In last month's installment we were able to pump up the KA24DE engine using an AEM intake, a DC Sports race header and an AEM EMS system. Although some might say the power output might be a far cry from the more potent SR20DET, the KA is more than capable of propelling the Nissan up to speed. From our research on the KA engine, however, we were surprised to find a number of owners keeping the so-called "truck" engine rather than performing the swap. Additionally, because the SR20DET conversion has been done a thousand times over we wanted to see the true potential of the KA. Our eventual goal is to fully build the engine with stronger rods and pistons, and to port and polish the cylinder head. We hope to have a sheet metal intake manifold made and also have a custom tubular turbo manifold fabricated for the 240SX. But that's down the road. For now we need to address a more important issue hindering the true performance of the Nissan: the suspension.

In its current state, our 240SX handles like an all-wheel-steering car without having any control of the direction of the rear two wheels. Even at freeway speeds, the car feels like it will lose control at any second when going around a slow sweeping turn. In all honesty, we should have addressed this issue before pumping up the power of the vehicle - but the horsepower bug got the better of us, and we were waiting for the Peak Performance rear suspension arms to come in.

First on the agenda was to replace the tired rubber bushings on the 240SX with stronger and stiffer polyurethane bushings from Energy Suspension. Any vehicle that has gone beyond its tenth birthday should strongly consider upgrading the rubber bushings with new polyurethane pieces, or, at the very least, new rubber bushings. If you enjoy taking your vehicle on a "spirited drive" on occasion, polyurethane is the only way to go. Keep in mind that the Energy Suspension polyurethane bushings are much cheaper than the factory rubber pieces. And, with over 25 years in the polyurethane formulation business, and nine U.S. patents to their name, the company has done its homework. For vehicles that see occasional track time, the Energy Suspension products are a no-brainer - as rubber bushings are too soft for ultra sticky R-compound tires and have too much flex for the suspension to work properly. Polyurethane bushings are much stiffer, allowing the suspension to function properly under hard driving conditions.
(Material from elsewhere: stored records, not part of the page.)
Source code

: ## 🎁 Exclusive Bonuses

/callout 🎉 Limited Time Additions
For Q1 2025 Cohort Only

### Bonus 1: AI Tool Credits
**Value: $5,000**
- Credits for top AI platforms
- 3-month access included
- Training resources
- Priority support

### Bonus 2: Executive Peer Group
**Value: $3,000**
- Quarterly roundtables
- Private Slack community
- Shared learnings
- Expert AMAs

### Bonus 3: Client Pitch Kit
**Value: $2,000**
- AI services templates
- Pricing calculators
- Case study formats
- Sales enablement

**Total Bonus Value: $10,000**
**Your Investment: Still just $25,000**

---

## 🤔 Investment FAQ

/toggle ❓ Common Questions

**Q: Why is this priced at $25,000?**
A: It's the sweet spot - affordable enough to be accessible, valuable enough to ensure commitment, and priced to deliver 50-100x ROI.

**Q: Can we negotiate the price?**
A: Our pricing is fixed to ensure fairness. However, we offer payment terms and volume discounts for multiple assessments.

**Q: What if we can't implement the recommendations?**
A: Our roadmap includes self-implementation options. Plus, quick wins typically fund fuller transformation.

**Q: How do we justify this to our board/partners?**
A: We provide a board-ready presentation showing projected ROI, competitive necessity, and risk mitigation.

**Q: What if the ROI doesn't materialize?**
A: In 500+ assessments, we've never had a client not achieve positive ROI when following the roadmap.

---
Installing the polyurethane bushings should be left to the professionals, but if you plan on performing the swap yourself you better have at least a 20-ton press to push out the stock bushings. We were fortunate to have Energy Suspension engineers Bill and Jeff help us out and replace the tired stock bushings with polyurethane. The hardest part of the install was removing the rear lower arm bushings from the arm. This required using a chisel to bend the bushing end before being able to push the bushing out on the press. We recommend giving a professional a call to before attempting this on your own, because it was a pain in the rear. The biggest culprit to the sluggish steering was the rack and pinion bushings that were nearly nonexistent. One of the bushings was half torn off and the other had deteriorated into a rubber sponge from a previously leaking oil pan.